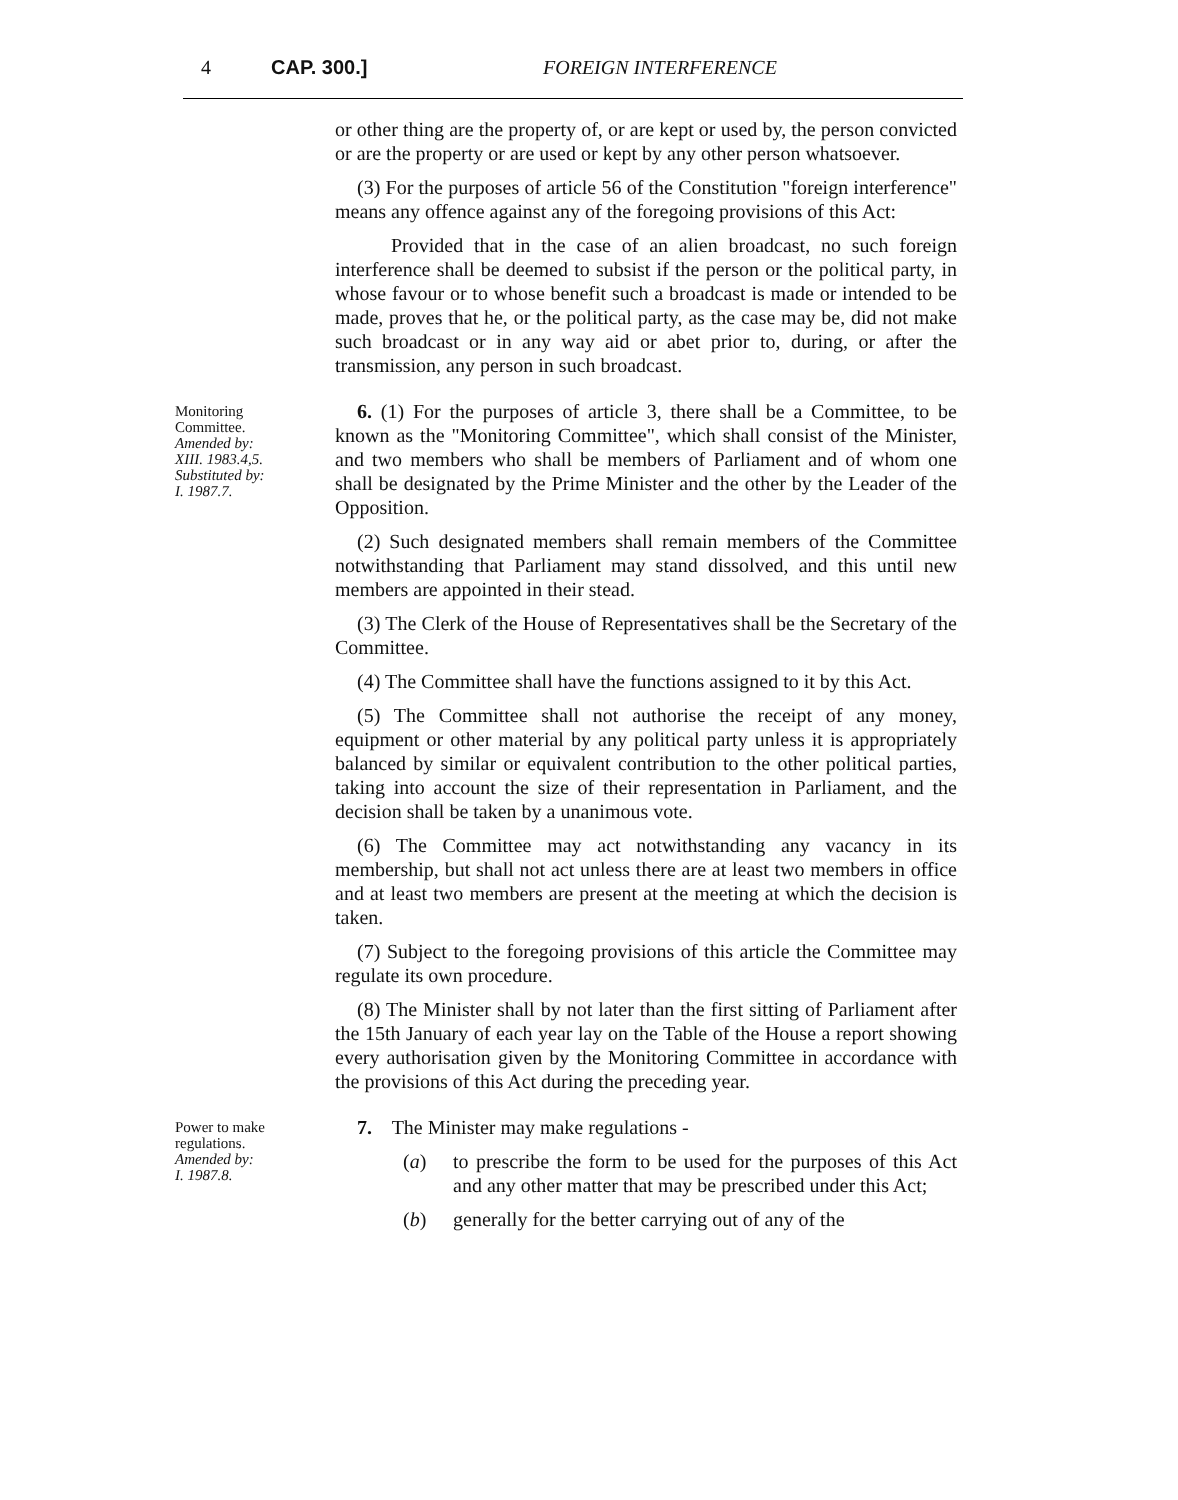4 CAP. 300.] FOREIGN INTERFERENCE
or other thing are the property of, or are kept or used by, the person convicted or are the property or are used or kept by any other person whatsoever.
(3) For the purposes of article 56 of the Constitution "foreign interference" means any offence against any of the foregoing provisions of this Act:
Provided that in the case of an alien broadcast, no such foreign interference shall be deemed to subsist if the person or the political party, in whose favour or to whose benefit such a broadcast is made or intended to be made, proves that he, or the political party, as the case may be, did not make such broadcast or in any way aid or abet prior to, during, or after the transmission, any person in such broadcast.
Monitoring
Committee.
Amended by:
XIII. 1983.4,5.
Substituted by:
I. 1987.7.
6. (1) For the purposes of article 3, there shall be a Committee, to be known as the "Monitoring Committee", which shall consist of the Minister, and two members who shall be members of Parliament and of whom one shall be designated by the Prime Minister and the other by the Leader of the Opposition.
(2) Such designated members shall remain members of the Committee notwithstanding that Parliament may stand dissolved, and this until new members are appointed in their stead.
(3) The Clerk of the House of Representatives shall be the Secretary of the Committee.
(4) The Committee shall have the functions assigned to it by this Act.
(5) The Committee shall not authorise the receipt of any money, equipment or other material by any political party unless it is appropriately balanced by similar or equivalent contribution to the other political parties, taking into account the size of their representation in Parliament, and the decision shall be taken by a unanimous vote.
(6) The Committee may act notwithstanding any vacancy in its membership, but shall not act unless there are at least two members in office and at least two members are present at the meeting at which the decision is taken.
(7) Subject to the foregoing provisions of this article the Committee may regulate its own procedure.
(8) The Minister shall by not later than the first sitting of Parliament after the 15th January of each year lay on the Table of the House a report showing every authorisation given by the Monitoring Committee in accordance with the provisions of this Act during the preceding year.
Power to make
regulations.
Amended by:
I. 1987.8.
7. The Minister may make regulations -
(a) to prescribe the form to be used for the purposes of this Act and any other matter that may be prescribed under this Act;
(b) generally for the better carrying out of any of the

^^^^^^^^

Look at the listing and set down only the lines from its start through the line with "(7) Subject to", word for word and without pictures.

4 CAP. 300.] FOREIGN INTERFERENCE
or other thing are the property of, or are kept or used by, the person convicted or are the property or are used or kept by any other person whatsoever.
(3) For the purposes of article 56 of the Constitution "foreign interference" means any offence against any of the foregoing provisions of this Act:
Provided that in the case of an alien broadcast, no such foreign interference shall be deemed to subsist if the person or the political party, in whose favour or to whose benefit such a broadcast is made or intended to be made, proves that he, or the political party, as the case may be, did not make such broadcast or in any way aid or abet prior to, during, or after the transmission, any person in such broadcast.
Monitoring
Committee.
Amended by:
XIII. 1983.4,5.
Substituted by:
I. 1987.7.
6. (1) For the purposes of article 3, there shall be a Committee, to be known as the "Monitoring Committee", which shall consist of the Minister, and two members who shall be members of Parliament and of whom one shall be designated by the Prime Minister and the other by the Leader of the Opposition.
(2) Such designated members shall remain members of the Committee notwithstanding that Parliament may stand dissolved, and this until new members are appointed in their stead.
(3) The Clerk of the House of Representatives shall be the Secretary of the Committee.
(4) The Committee shall have the functions assigned to it by this Act.
(5) The Committee shall not authorise the receipt of any money, equipment or other material by any political party unless it is appropriately balanced by similar or equivalent contribution to the other political parties, taking into account the size of their representation in Parliament, and the decision shall be taken by a unanimous vote.
(6) The Committee may act notwithstanding any vacancy in its membership, but shall not act unless there are at least two members in office and at least two members are present at the meeting at which the decision is taken.
(7) Subject to the foregoing provisions of this article the Committee may regulate its own procedure.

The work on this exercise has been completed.